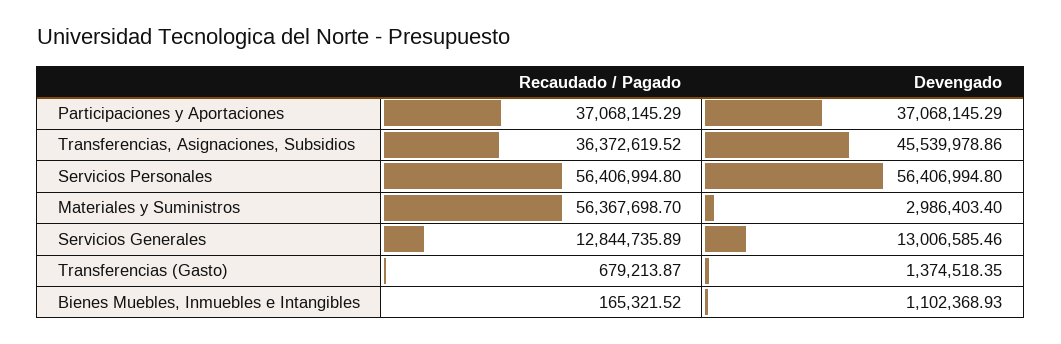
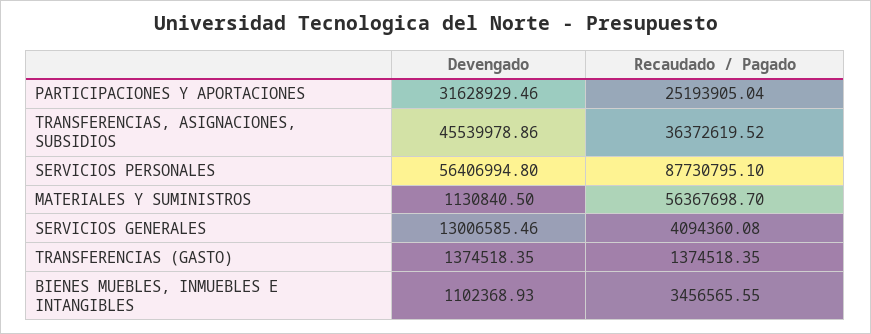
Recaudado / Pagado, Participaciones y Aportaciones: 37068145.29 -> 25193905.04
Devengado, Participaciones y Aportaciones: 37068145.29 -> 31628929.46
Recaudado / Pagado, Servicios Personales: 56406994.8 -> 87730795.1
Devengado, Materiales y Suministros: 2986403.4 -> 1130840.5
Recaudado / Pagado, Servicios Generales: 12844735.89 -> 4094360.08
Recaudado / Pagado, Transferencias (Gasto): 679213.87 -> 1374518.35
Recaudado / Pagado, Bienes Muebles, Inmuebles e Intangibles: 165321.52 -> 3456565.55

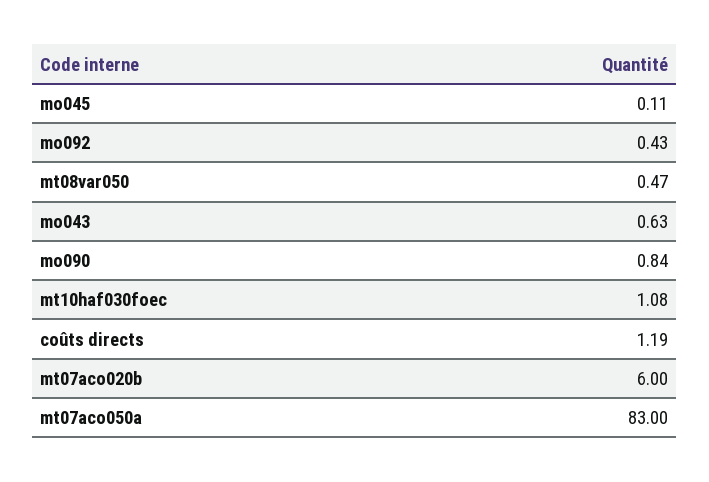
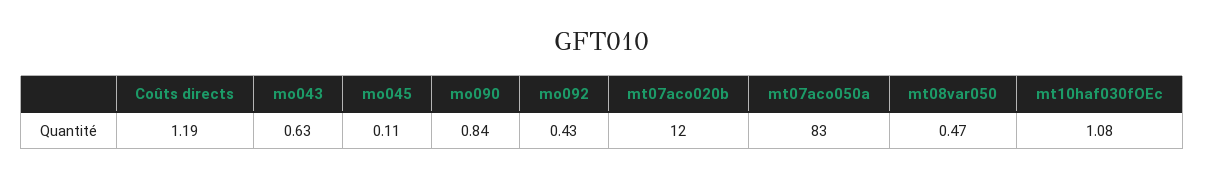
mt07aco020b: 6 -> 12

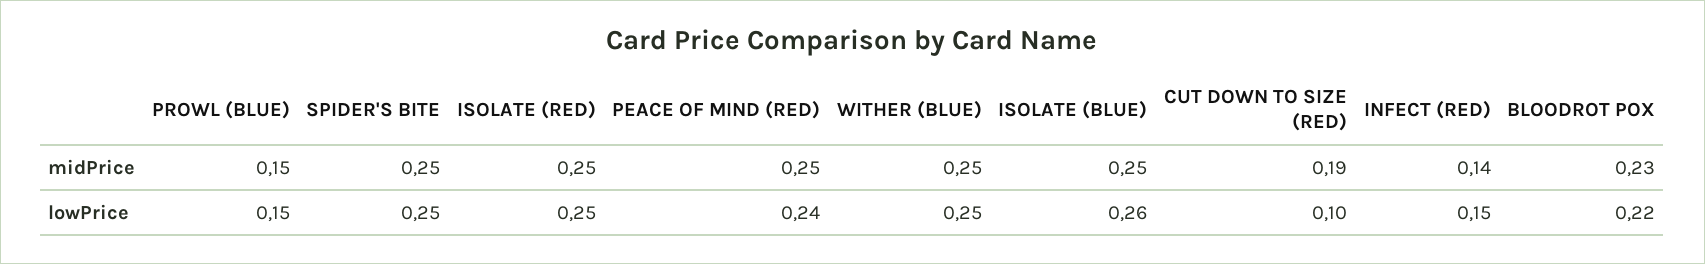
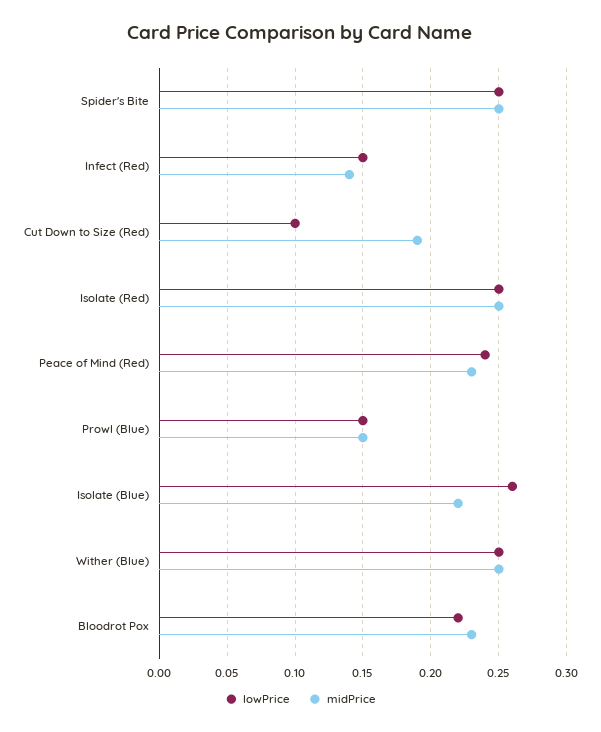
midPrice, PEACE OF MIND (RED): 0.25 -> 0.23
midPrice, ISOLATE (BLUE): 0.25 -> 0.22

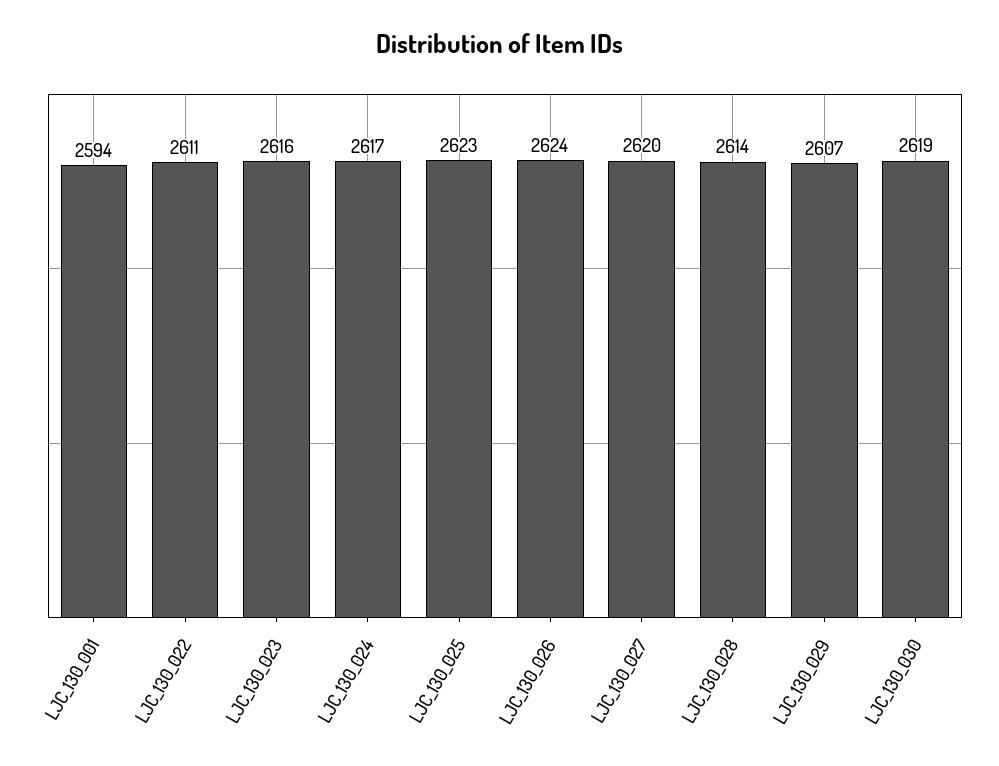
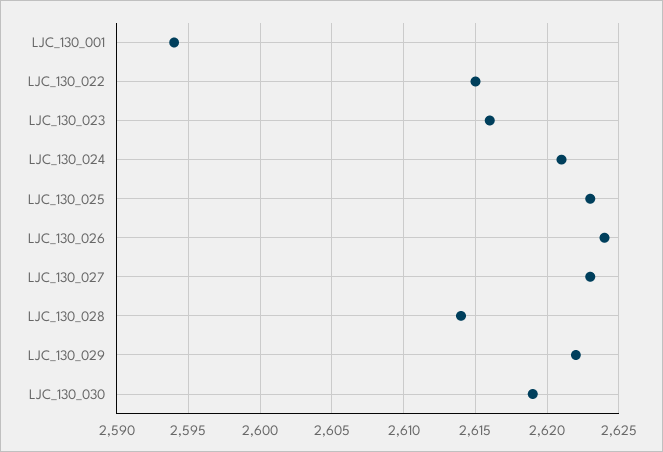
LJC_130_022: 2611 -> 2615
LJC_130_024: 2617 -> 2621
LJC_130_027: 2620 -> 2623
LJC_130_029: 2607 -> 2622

▸ **WHAT NEEDS TO BE DONE**
All lines of the records above that contain the word "Recaudado" are to be copied out.

▸ **SOLUTION FOR THIS TASK**
Recaudado / Pagado, Participaciones y Aportaciones: 37068145.29 -> 25193905.04
Recaudado / Pagado, Servicios Personales: 56406994.8 -> 87730795.1
Recaudado / Pagado, Servicios Generales: 12844735.89 -> 4094360.08
Recaudado / Pagado, Transferencias (Gasto): 679213.87 -> 1374518.35
Recaudado / Pagado, Bienes Muebles, Inmuebles e Intangibles: 165321.52 -> 3456565.55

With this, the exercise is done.